The pictures in the data below are to be omitted; all else must be duplicated exactly.

▶ [Source material]:
..........

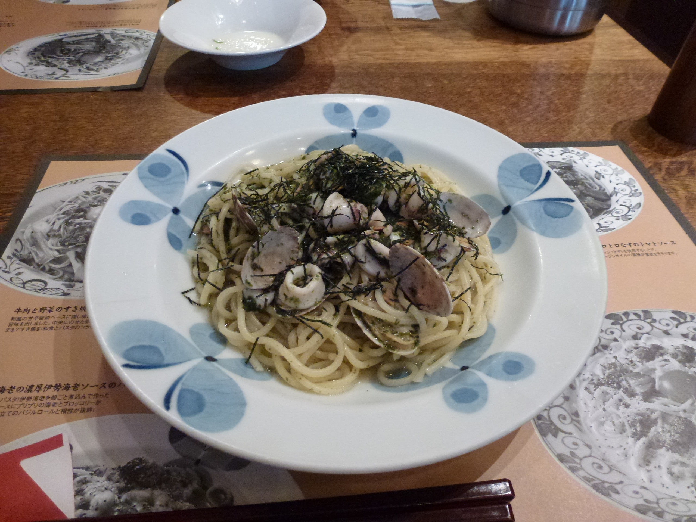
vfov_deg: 56.8
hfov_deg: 71.6
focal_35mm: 24
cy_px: 261
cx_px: 348
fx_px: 483
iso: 400
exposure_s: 1/15
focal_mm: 4.3
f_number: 3.3
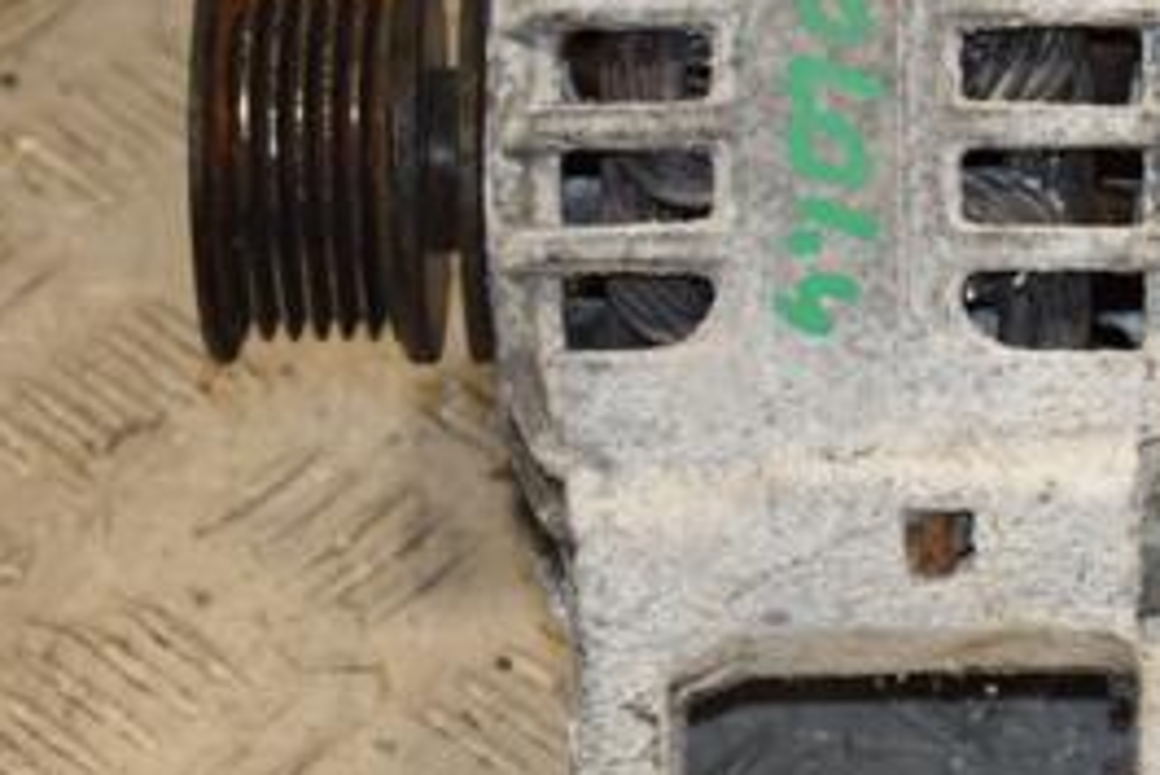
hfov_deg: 10.4
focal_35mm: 197
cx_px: 915
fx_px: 6351
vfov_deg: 7.0
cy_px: 201
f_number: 5.6
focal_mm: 58
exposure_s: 1/200
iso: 800
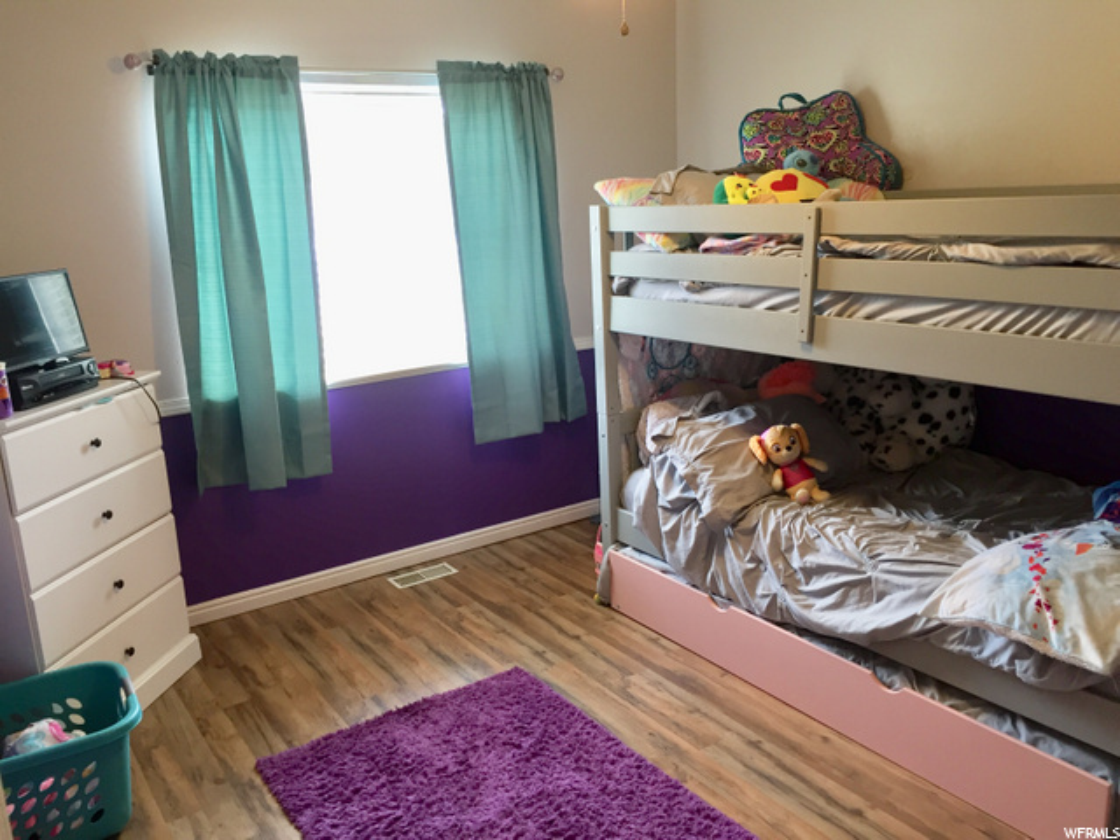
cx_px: 560
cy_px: 420
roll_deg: +1.5
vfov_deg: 48.2
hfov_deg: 61.7
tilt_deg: -15.1
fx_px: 938
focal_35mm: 29
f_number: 2.2
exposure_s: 1/30
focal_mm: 4.15
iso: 64
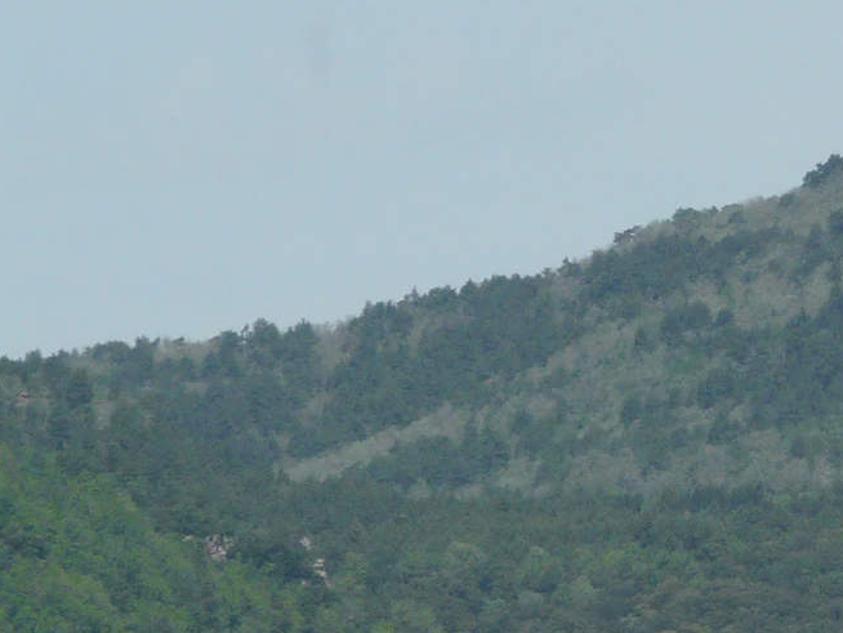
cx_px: 1160
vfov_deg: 1.8
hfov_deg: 2.3
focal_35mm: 848
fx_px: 20659
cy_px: 295
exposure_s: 1/500
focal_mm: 47.5
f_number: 6.3
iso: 100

..........

▶ [Exercise response]:
vfov_deg: 56.8
hfov_deg: 71.6
focal_35mm: 24
cy_px: 261
cx_px: 348
fx_px: 483
iso: 400
exposure_s: 1/15
focal_mm: 4.3
f_number: 3.3
hfov_deg: 10.4
focal_35mm: 197
cx_px: 915
fx_px: 6351
vfov_deg: 7.0
cy_px: 201
f_number: 5.6
focal_mm: 58
exposure_s: 1/200
iso: 800
cx_px: 560
cy_px: 420
roll_deg: +1.5
vfov_deg: 48.2
hfov_deg: 61.7
tilt_deg: -15.1
fx_px: 938
focal_35mm: 29
f_number: 2.2
exposure_s: 1/30
focal_mm: 4.15
iso: 64
cx_px: 1160
vfov_deg: 1.8
hfov_deg: 2.3
focal_35mm: 848
fx_px: 20659
cy_px: 295
exposure_s: 1/500
focal_mm: 47.5
f_number: 6.3
iso: 100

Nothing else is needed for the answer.